除非另外说明,本发明中所公开的实验方法、检测方法、制备方法均采用本技术领域常规的分子生物学、生物化学、染色质结构和分析、分析化学、细胞培养、重组DNA技术及相关领域的常规技术。这些技术在现有文献中已有完善说明,具体可参见Sambrook等MOLECULAR CLONING:A LABORATORY MANUAL,Second edition,Cold Spring HarborLaboratory Press,1989and Third edition,2001;Ausubel等,CURRENT PROTOCOLS INMOLECULAR BIOLOGY,John Wiley&Sons,New York,1987and periodic updates;theseries METHODS IN ENZYMOLOGY,Academic Press,San Diego;Wolffe,CHROMATINSTRUCTURE AND FUNCTION,Third edition,Academic Press,San Diego,1998;METHODS INENZYMOLOGY,Vol.304,Chromatin(P.M.Wassarman and A.P.Wolffe,eds.),AcademicPress,San Diego,1999;和METHODS IN MOLECULAR BIOLOGY,Vol.119,ChromatinProtocols(P.B.Becker,ed.)Humana Press,Totowa,1999等。
实施例1 HbA1c电化学生物传感器的构建
一、材料:
氯金酸(Hydrogen tetrachloroaurate(III)hydrate(HAuCl4))购于百灵威公司;4-巯基苯硼酸(MPBA)购于阿拉丁公司;亚铁***,氯化钾,30%过氧化氢等试剂购于国药集团化学试剂有限公司;缓冲溶液PBS、0.5%酪氨酸溶液(0.1M PBS)等试剂购于生工生物工程(上海)股份有限公司,所有溶液用Milli-Q水(18MΩcm电阻)配制。靶标分子购于Abcam公司。
二、检测仪器
HSBS16x系列多通道电化学工作站,CHI 760E电化学工作站(上海辰华仪器公司产品),电子天平,PH计,磁力加热搅拌器,常温离心机,漩涡混合仪。
三、检测原理
如图1所示,本发明将16-SPCE(16通道丝网印刷碳电极)首先通过电沉积纳米金,利用Au-S键的形成将MPBA(4-巯基苯硼酸)修饰在丝网印刷碳电极上。
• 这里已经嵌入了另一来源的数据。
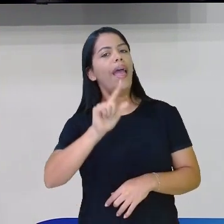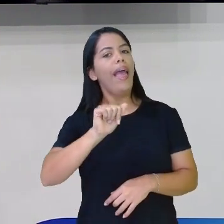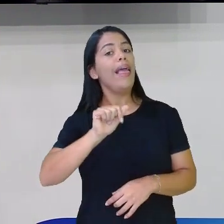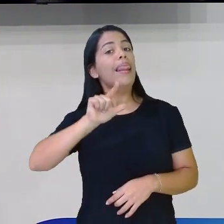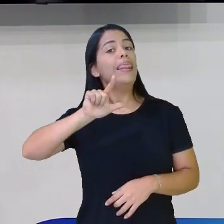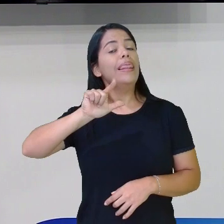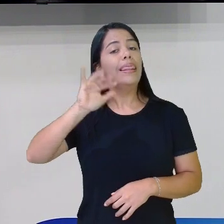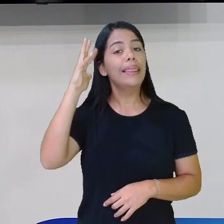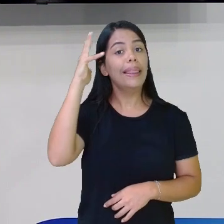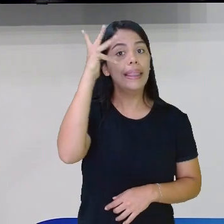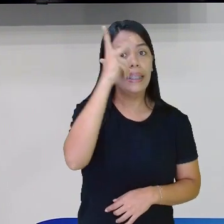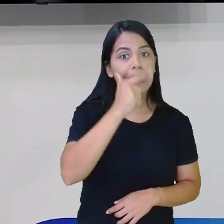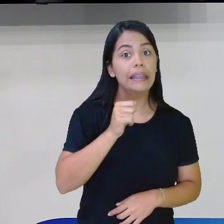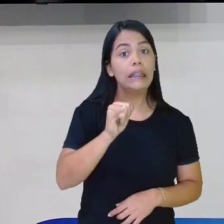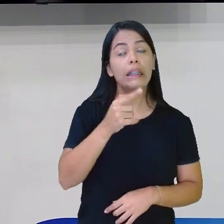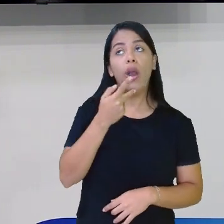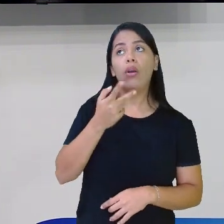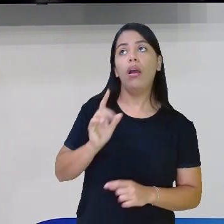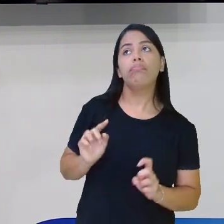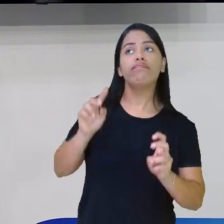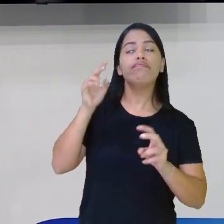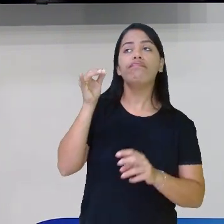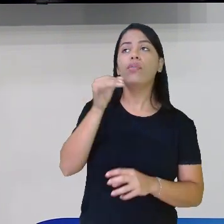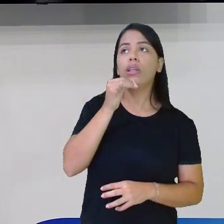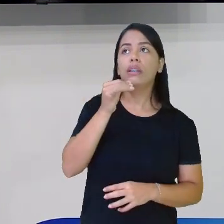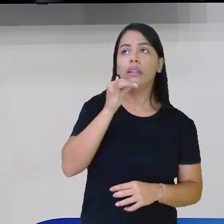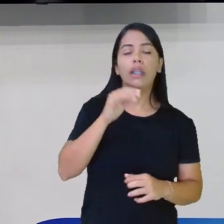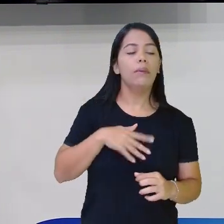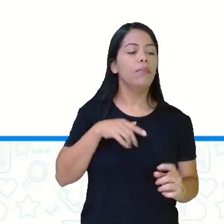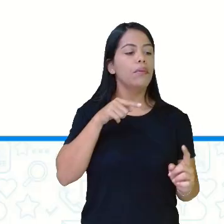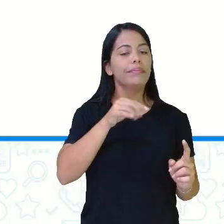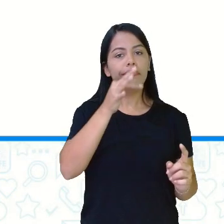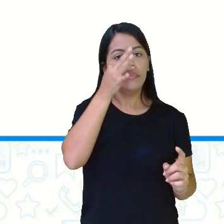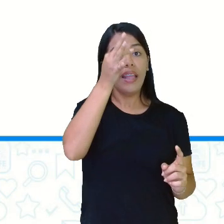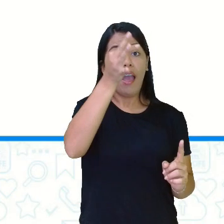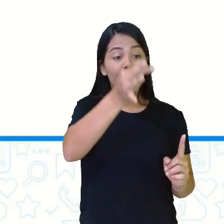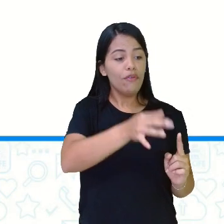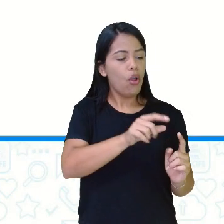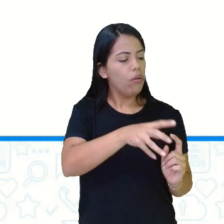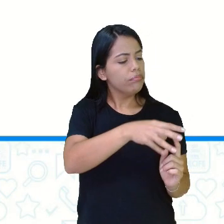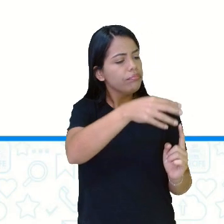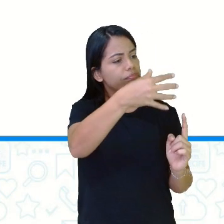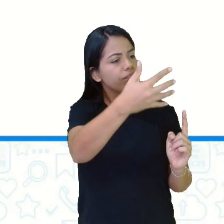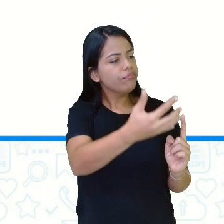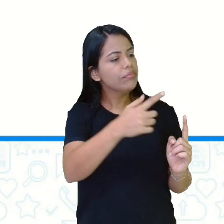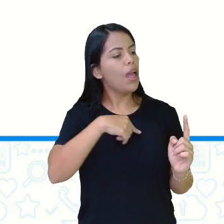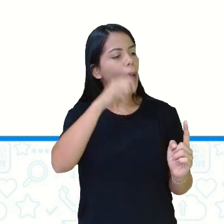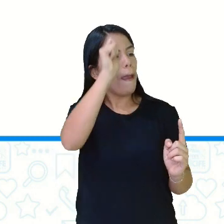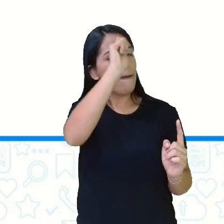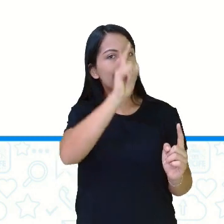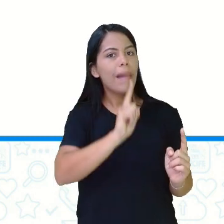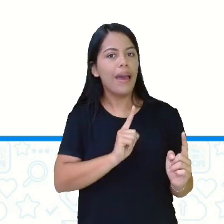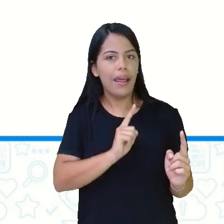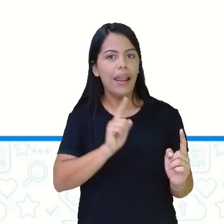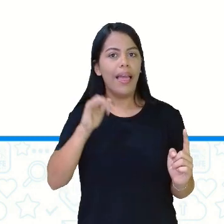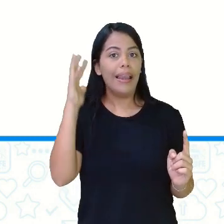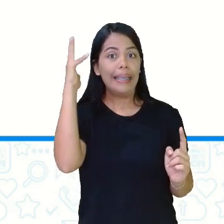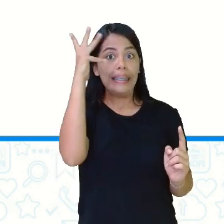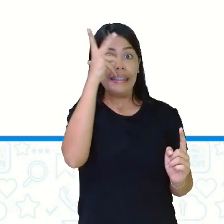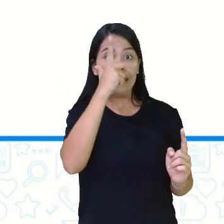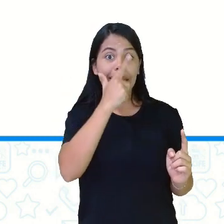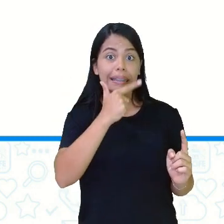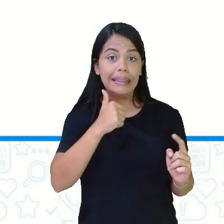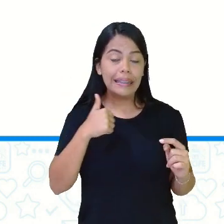disser, a flor é amarela, como é a flor amarela, tá? Então, esse pedacinho aí que eu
4-巯基苯硼酸中的硼酸能够与糖分子的二羟基发生结合,在此基础上,修饰在电极上的4-巯基苯硼酸作为捕获探针结合糖化血红蛋白,利用HbA1c自催化特性,催化分解H2O2,将化学信号转化为电信号,以实现对糖化血红蛋白的电化学检测。
四、工作电极的制备
(1)16通道丝网印刷碳电极(16-SPCE)的表面处理:将未经处理的16通道丝网印刷碳电极(16-SPCE)用Milli-Q水清洗干净,N2吹干,以备后续实验使用;
(2)16通道丝网印刷碳电极(16-SPCE)表面进行纳米金修饰:采用恒电位沉积法将氯金酸(HAuCl4)直接还原成纳米金,并修饰于步骤(1)中吹干的16通道丝网印刷碳电极(16-SPCE)表面,获得纳米金修饰的16通道丝网印刷碳电极(16-SPCE);
(3)16通道丝网印刷碳电极(16-SPCE)表面固定捕获分子MPBA:将步骤(2)获得的纳米金修饰的16通道丝网印刷碳电极(16-SPCE)表面进行MPBA孵育,获得MPBA及纳米金修饰的16通道丝网印刷碳电极(MPBA-SAM-SPCE),亦即工作电极。
五、检测靶标分子HbA1c
首先取出步骤四中制备好的工作电极,用80%甲醇和Milli-Q水清洗干净,N2吹干,加入待检测样品,室温孵育,孵育结束后,冲洗,吹干后,将捕获了靶标分子HbA1c的电化学生物传感器置于H2O2中进行循环伏安检测。
实施例2考察16-SPCE电极电沉积纳米金优化实验条件
将未经处理的16-SPCE用Milli-Q水清洗干净,N2吹干,以备后续实验使用。设定不同运行时间(100s,150s,200s),考察不同时间条件下对电沉积纳米金效果的影响。将不同运行时间电沉积后的电极置于0.5M H2SO4,扫描速率为100mV s-1,进行循环伏安检测。如图2所示,通过纳米金修饰前后还原峰电流增大的比例来判断修饰电极的性能,随着沉积时间的增加,还原峰电流也逐渐增大,150s时峰电流达到最大值,之后开始降低。由此可知,可将电沉积时间设置为100~200s。将电沉积时间设置为150s时得到的还原峰最强,故为最佳沉积时间。
设置不同浓度的氯金酸(0.005,0.01,0.02,0.03,0.04,0.05,0.06,0.07,0.08,0.09,0.1mg/mL),考察不同氯金酸浓度条件下对电沉积纳米金效果的影响。将不同浓度条件下电沉积后的电极置于0.5M H2SO4,扫描速率为100mV s-1,进行循环伏安检测,取还原峰电流值进行比较。如图3所示,随氯金酸浓度的提高还原峰电流值呈现先上升后下降的趋势,由此可见,氯金酸浓度范围可以是0.005~0.1mg/mL。当浓度值为0.06mg/mL,还原峰电流值达到最高,故为最佳电沉积氯金酸浓度。
因此,可将16-SPCE电极条置于优选出的0.06mg/mL HAuC14溶液中,-200mV下电沉积,运行时间为150s。电沉积后,取出电极条,用Milli-Q水彻底冲洗电极表面后,N2吹干残留的水珠,得到纳米金修饰的16通道丝网印刷电极。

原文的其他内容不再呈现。